The Acadians are said to have operated two mills in Kings County but apparently little is known about them. Various sources that refer to the mills are vague as to their location and source of power, noting only that they may have been tidal water or wind driven.

Much more is known about the mills operated by the settlers that followed the Acadians. From what I’ve read, there must have been dozens of mills in this area alone; it appears that every major community had one, water driven at first, then steam and gas engine powered until the arrival of electricity.

According to Eaton’s history, a village immediately north of Kentville, Steam Mill, had the first steam-driven mill in the county This mill was operating before 1849. In Kentville and along the upper reaches of the Cornwallis River and its tributaries there were a succession of water-powered mills; one of the first on the Cornwallis was built by the Marchant family around 1840.
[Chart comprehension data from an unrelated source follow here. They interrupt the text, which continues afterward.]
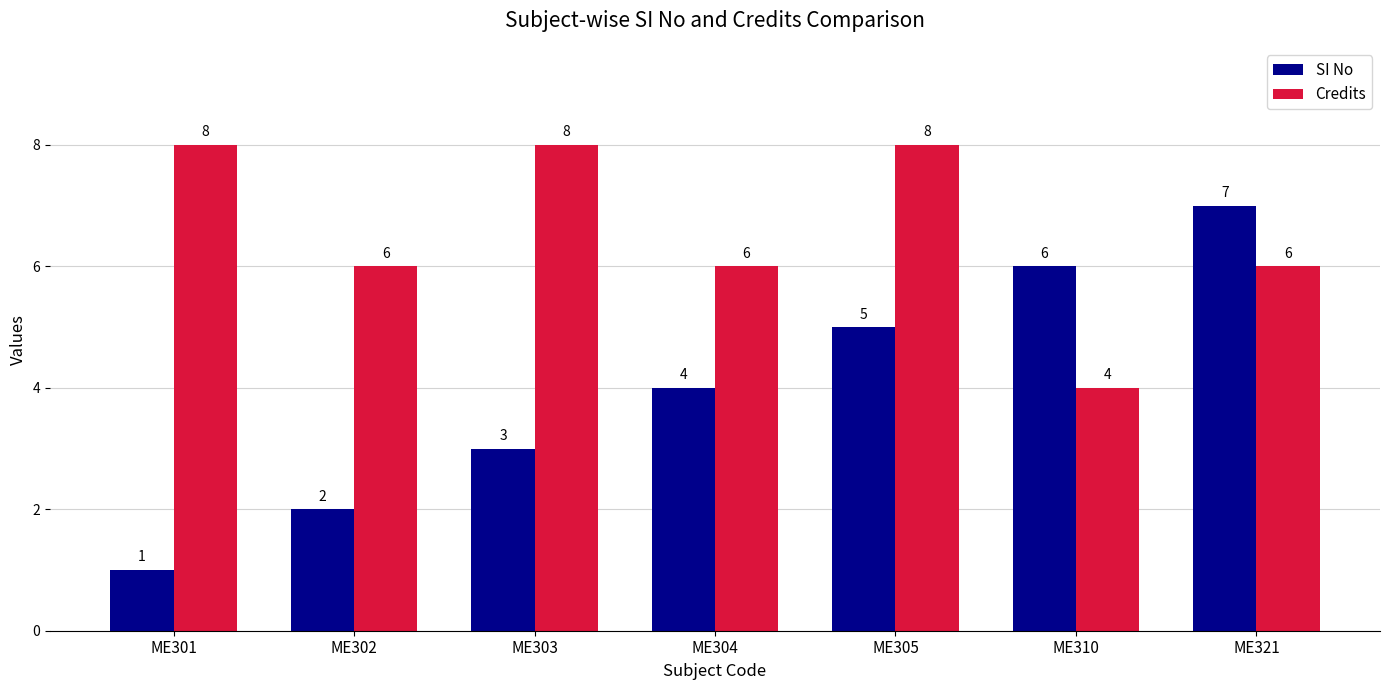

List the series in order of their peak value, highest first.

Credits, SI No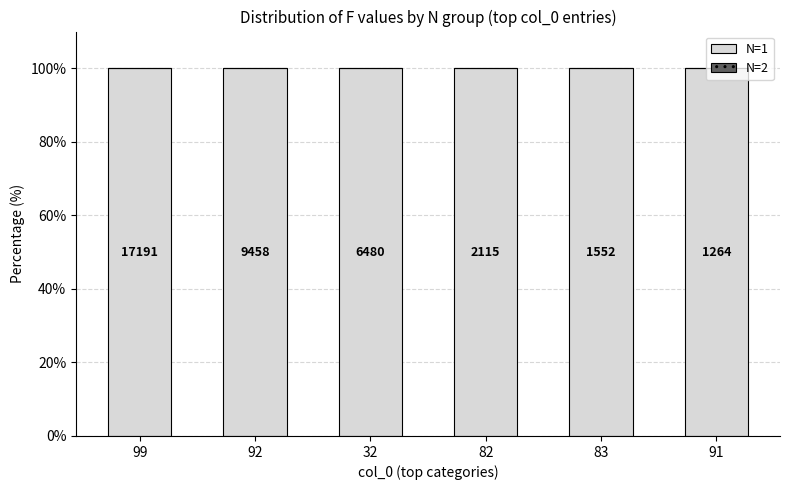

What is the label of the 4th bar from the right?

32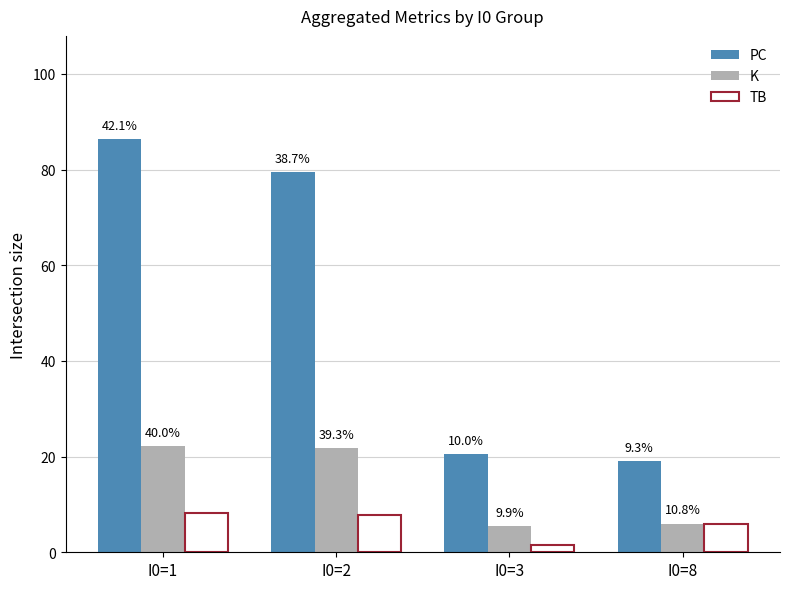

Reading right to left, what are all the values shown in this chart?

PC: I0=8=19.0	I0=3=20.5	I0=2=79.5	I0=1=86.4
K: I0=8=6.0	I0=3=5.5	I0=2=21.8	I0=1=22.2
TB: I0=8=6.0	I0=3=1.5	I0=2=7.8	I0=1=8.3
Recently I talked with Fen Wood whose family took over the Marchant mill over 100 years ago. Fen still lives at the mill site on Lovett Road in Coldbrook. The mill was located on a bend in the river immediately behind his residence. From about 1850 to 1898 the mill was operated by Nathan west; in 1898 the mill was purchased by Fen’s father, John.

“It was a water mill at first when Dad got it,” Fen recalls. “We had two water wheels and later a 25 horse gas engine was added. We didn’t have enough of a head, only six to eight feet, to operate only solely on water power, so we ran the water wheel and gas engine together.”

Fen recalls working at the mill after school as early as age 12 or 13 in the early 1920s. “We were a saw and planing mill at first, ” Fen recalls. We didn’t run too big a business but we made moulding, sheathing, siding and all that kind of stuff.”

Later the Woods began threshing grain at the mill. “We just ran the threshing mill at harvest time in the fall when the grain was on. In those days everything came in on horse and wagon, horse and wagon team, in late summer.”

Fen was in his teens when his father took steps to ensure the mill would no longer be at the mercy of Cornwallis River water levels. “When power came through in the 30s we hooked up to it and installed an electric motor.”

After graduating from university most of Fen’s working life was spent at the mill. He was in university when his father was hurt in an accident at the mill. This happened in the late 30s and Fen and his brother Don took over the operation. “Dad could still work but he wasn’t at full capacity after the accident,” Fen said, “so it was up to Don and me to keep the mill going.”

Woods Mill was one of the last lumber and threshing mills in operation on the Cornwallis River, and it probably ranks as one of the mills longest in operation in this area – over 130 years. Fen Wood shut the mill down 25 years ago. Most of the original mill property is still in his family but few traces of the old mill remain.

After the mill closed Fen worked in the woods “for a while” before retiring. At 89 he’s still active in the Kentville Gyro Club where he’s a 50-year member.